WORK REQUEST ->
Reproduce exactly, with no pictures, each line from the opening of the material down through the line containing "27: (539, 340, 2.35)".

═══ DATA SUPPLIED

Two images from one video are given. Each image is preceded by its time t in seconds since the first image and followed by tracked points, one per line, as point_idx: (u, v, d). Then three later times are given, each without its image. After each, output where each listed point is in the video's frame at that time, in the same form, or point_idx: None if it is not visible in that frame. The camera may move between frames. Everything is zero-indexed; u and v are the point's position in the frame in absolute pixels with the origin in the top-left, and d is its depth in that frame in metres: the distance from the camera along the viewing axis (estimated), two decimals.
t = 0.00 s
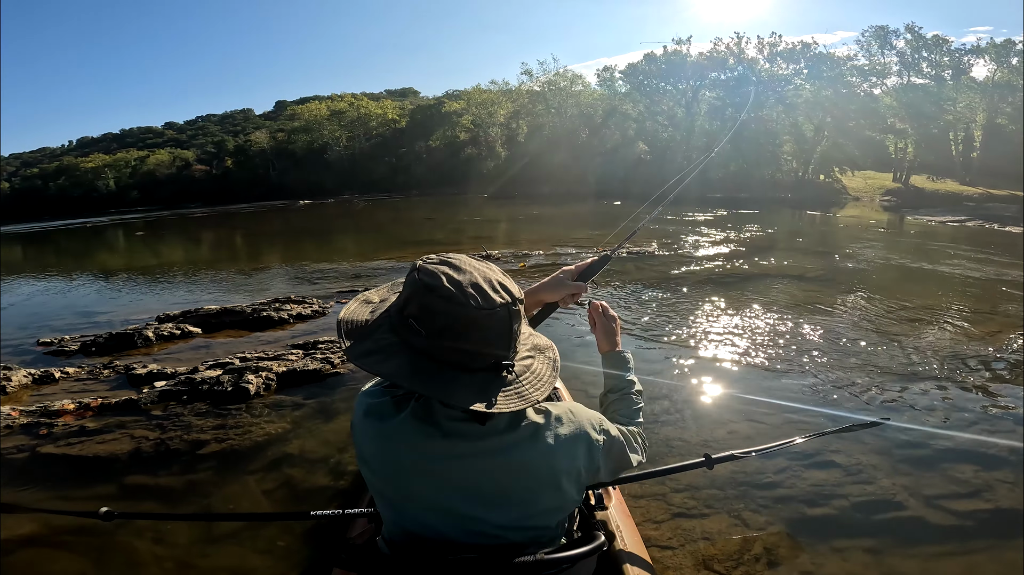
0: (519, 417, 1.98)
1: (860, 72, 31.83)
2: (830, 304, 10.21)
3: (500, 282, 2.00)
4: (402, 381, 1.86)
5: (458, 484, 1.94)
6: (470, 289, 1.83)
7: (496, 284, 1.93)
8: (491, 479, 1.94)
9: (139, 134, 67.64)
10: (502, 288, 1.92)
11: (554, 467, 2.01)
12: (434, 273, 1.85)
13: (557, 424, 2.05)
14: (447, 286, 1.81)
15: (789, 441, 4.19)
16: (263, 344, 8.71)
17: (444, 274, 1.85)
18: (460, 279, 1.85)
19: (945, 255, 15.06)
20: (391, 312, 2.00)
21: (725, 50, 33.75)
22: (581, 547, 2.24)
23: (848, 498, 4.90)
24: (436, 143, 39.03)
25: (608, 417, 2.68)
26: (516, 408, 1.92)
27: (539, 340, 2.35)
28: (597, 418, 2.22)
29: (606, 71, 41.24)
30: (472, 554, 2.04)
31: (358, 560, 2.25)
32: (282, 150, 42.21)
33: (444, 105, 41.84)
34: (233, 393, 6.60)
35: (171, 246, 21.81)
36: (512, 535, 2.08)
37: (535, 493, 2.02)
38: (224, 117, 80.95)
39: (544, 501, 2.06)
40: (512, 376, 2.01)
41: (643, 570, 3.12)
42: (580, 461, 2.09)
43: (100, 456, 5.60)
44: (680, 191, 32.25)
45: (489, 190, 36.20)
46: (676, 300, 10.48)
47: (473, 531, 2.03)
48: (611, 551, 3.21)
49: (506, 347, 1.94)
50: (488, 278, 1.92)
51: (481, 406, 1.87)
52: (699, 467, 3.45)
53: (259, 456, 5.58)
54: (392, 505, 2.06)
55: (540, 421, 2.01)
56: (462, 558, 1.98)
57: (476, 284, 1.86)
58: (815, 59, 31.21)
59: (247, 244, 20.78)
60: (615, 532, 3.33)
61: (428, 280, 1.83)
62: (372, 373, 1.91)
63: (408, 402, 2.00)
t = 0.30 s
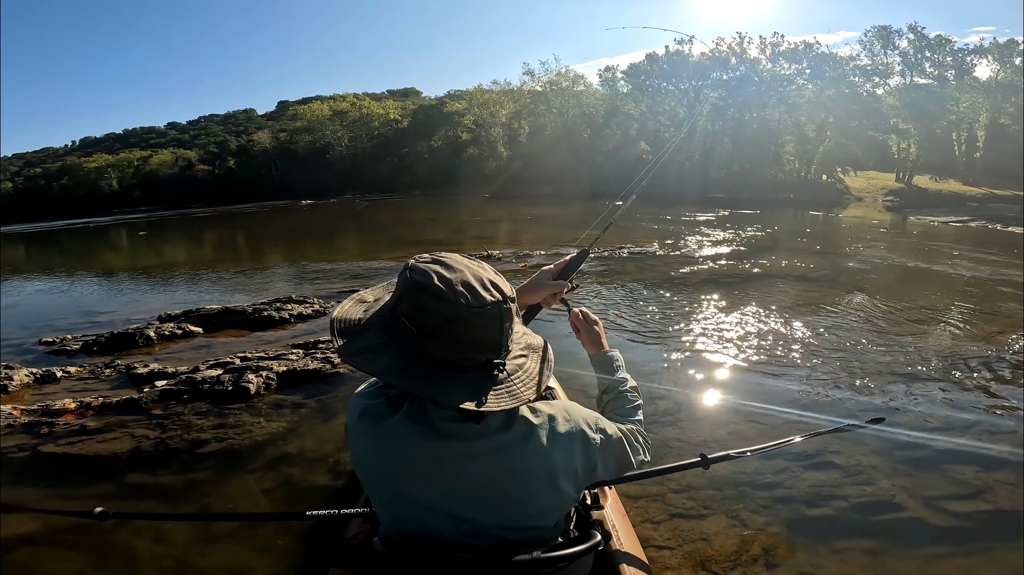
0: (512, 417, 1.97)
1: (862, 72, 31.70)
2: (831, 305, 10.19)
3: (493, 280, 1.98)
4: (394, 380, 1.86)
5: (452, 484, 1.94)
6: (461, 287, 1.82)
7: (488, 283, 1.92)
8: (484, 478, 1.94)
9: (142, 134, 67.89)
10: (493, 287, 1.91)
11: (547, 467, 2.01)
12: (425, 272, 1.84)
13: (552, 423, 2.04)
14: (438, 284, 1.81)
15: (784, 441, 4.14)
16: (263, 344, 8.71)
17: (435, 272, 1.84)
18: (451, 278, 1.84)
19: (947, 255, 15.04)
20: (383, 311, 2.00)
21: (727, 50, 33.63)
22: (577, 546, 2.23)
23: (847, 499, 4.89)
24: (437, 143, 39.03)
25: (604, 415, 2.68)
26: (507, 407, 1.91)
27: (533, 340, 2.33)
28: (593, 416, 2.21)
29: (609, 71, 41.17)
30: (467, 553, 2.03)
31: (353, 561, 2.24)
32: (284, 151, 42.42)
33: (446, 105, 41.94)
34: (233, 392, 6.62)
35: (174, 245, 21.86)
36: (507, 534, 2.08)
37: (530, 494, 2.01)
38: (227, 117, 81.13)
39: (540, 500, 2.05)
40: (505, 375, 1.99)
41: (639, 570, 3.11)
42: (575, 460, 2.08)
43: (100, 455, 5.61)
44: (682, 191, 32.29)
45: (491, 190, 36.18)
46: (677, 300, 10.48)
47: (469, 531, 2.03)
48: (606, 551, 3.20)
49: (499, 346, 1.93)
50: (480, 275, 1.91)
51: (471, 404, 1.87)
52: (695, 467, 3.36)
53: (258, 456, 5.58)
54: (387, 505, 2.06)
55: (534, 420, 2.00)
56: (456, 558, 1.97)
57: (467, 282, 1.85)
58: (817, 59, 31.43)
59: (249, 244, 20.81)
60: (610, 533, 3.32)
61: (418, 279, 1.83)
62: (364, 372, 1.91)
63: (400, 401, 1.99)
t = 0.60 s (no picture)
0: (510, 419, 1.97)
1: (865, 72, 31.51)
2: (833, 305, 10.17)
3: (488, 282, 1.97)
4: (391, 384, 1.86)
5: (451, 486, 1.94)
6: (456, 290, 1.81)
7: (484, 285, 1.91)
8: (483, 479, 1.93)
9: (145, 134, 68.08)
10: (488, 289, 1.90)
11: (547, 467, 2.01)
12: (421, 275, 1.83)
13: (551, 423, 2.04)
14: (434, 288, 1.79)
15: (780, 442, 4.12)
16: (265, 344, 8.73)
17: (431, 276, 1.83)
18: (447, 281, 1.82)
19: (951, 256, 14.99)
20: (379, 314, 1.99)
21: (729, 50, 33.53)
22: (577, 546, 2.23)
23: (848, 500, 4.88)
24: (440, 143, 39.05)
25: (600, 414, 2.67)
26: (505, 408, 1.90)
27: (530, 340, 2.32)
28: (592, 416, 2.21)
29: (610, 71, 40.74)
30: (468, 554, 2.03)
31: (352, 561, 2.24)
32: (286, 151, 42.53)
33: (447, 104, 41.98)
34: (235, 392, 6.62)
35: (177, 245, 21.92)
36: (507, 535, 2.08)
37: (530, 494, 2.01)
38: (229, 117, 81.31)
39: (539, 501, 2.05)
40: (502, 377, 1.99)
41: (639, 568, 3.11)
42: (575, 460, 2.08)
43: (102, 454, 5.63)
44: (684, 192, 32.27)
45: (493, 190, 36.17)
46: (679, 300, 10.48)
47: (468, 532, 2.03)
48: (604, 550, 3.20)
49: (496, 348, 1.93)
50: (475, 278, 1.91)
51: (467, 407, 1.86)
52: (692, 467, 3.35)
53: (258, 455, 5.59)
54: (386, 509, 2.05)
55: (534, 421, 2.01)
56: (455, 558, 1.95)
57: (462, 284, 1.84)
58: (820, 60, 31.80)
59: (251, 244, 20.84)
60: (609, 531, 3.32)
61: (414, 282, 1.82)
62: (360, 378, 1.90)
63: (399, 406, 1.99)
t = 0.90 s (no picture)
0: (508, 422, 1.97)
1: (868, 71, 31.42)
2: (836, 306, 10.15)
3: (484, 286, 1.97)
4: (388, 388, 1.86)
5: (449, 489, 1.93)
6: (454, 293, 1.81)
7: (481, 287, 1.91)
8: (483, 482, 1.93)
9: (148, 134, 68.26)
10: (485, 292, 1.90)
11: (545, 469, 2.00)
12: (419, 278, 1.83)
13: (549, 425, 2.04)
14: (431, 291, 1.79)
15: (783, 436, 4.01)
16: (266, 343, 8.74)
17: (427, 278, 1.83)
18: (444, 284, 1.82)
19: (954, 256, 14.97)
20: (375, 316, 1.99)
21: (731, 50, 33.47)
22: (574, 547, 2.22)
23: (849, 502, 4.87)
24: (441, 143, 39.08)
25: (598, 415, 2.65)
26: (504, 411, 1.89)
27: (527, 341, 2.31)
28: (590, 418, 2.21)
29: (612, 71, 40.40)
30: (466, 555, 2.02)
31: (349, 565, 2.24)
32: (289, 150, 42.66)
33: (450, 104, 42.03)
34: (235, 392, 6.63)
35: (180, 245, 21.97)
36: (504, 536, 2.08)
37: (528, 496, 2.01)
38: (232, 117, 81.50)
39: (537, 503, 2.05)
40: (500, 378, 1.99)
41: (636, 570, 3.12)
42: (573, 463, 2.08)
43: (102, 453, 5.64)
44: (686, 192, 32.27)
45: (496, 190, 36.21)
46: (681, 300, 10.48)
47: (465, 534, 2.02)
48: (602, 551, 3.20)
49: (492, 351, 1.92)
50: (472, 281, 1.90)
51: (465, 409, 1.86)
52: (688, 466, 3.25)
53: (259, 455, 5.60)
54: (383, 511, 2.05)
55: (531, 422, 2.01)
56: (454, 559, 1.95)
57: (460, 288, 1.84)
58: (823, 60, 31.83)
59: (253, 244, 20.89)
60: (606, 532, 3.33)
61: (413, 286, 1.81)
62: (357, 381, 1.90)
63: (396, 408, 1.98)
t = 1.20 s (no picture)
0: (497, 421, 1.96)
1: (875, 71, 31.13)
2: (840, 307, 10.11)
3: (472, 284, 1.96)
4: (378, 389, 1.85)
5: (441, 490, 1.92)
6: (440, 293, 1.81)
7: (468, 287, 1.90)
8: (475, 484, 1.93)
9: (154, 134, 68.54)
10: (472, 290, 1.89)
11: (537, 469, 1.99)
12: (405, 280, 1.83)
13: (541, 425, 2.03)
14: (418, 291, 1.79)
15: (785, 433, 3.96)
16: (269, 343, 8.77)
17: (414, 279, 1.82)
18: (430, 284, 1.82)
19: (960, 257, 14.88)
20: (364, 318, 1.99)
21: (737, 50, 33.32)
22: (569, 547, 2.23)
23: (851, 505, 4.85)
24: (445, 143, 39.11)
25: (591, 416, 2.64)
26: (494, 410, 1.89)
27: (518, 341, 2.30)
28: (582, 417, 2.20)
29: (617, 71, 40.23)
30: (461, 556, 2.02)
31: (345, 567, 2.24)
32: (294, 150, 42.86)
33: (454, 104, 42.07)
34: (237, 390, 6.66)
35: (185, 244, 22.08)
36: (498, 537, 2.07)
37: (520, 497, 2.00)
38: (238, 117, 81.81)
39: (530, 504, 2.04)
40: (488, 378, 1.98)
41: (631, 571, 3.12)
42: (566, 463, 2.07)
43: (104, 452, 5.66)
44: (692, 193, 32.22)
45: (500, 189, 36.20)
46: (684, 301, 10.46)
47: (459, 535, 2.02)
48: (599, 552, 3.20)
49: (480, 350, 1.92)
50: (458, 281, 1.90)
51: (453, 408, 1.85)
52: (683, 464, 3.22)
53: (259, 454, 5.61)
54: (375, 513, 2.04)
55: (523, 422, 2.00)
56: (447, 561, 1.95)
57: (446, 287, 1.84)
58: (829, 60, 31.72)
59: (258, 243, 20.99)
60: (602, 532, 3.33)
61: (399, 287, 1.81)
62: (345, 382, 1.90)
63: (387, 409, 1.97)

══════

SOLUTION TO THIS EXERCISE ->
Two images from one video are given. Each image is preceded by its time t in seconds since the first image and followed by tracked points, one per line, as point_idx: (u, v, d). Then three later times are given, each without its image. After each, output where each listed point is in the video's frame at that time, in the same form, or point_idx: None if it is not visible in that frame. The camera may move between frames. Everything is zero-indexed; u and v are the point's position in the frame in absolute pixels with the origin in the top-left, and d is its depth in that frame in metres: the distance from the camera along the viewing axis (estimated), two decimals.
t = 0.00 s
0: (519, 417, 1.98)
1: (860, 72, 31.83)
2: (830, 304, 10.21)
3: (500, 282, 2.00)
4: (402, 381, 1.86)
5: (458, 484, 1.94)
6: (470, 289, 1.83)
7: (496, 284, 1.93)
8: (491, 479, 1.94)
9: (139, 134, 67.64)
10: (502, 288, 1.92)
11: (554, 467, 2.01)
12: (434, 273, 1.85)
13: (557, 424, 2.05)
14: (447, 286, 1.81)
15: (789, 441, 4.19)
16: (263, 344, 8.71)
17: (444, 274, 1.85)
18: (460, 279, 1.85)
19: (945, 255, 15.06)
20: (391, 312, 2.00)
21: (725, 50, 33.75)
22: (581, 547, 2.24)
23: (848, 498, 4.90)
24: (436, 143, 39.03)
25: (608, 417, 2.68)
26: (516, 408, 1.92)
27: (539, 340, 2.35)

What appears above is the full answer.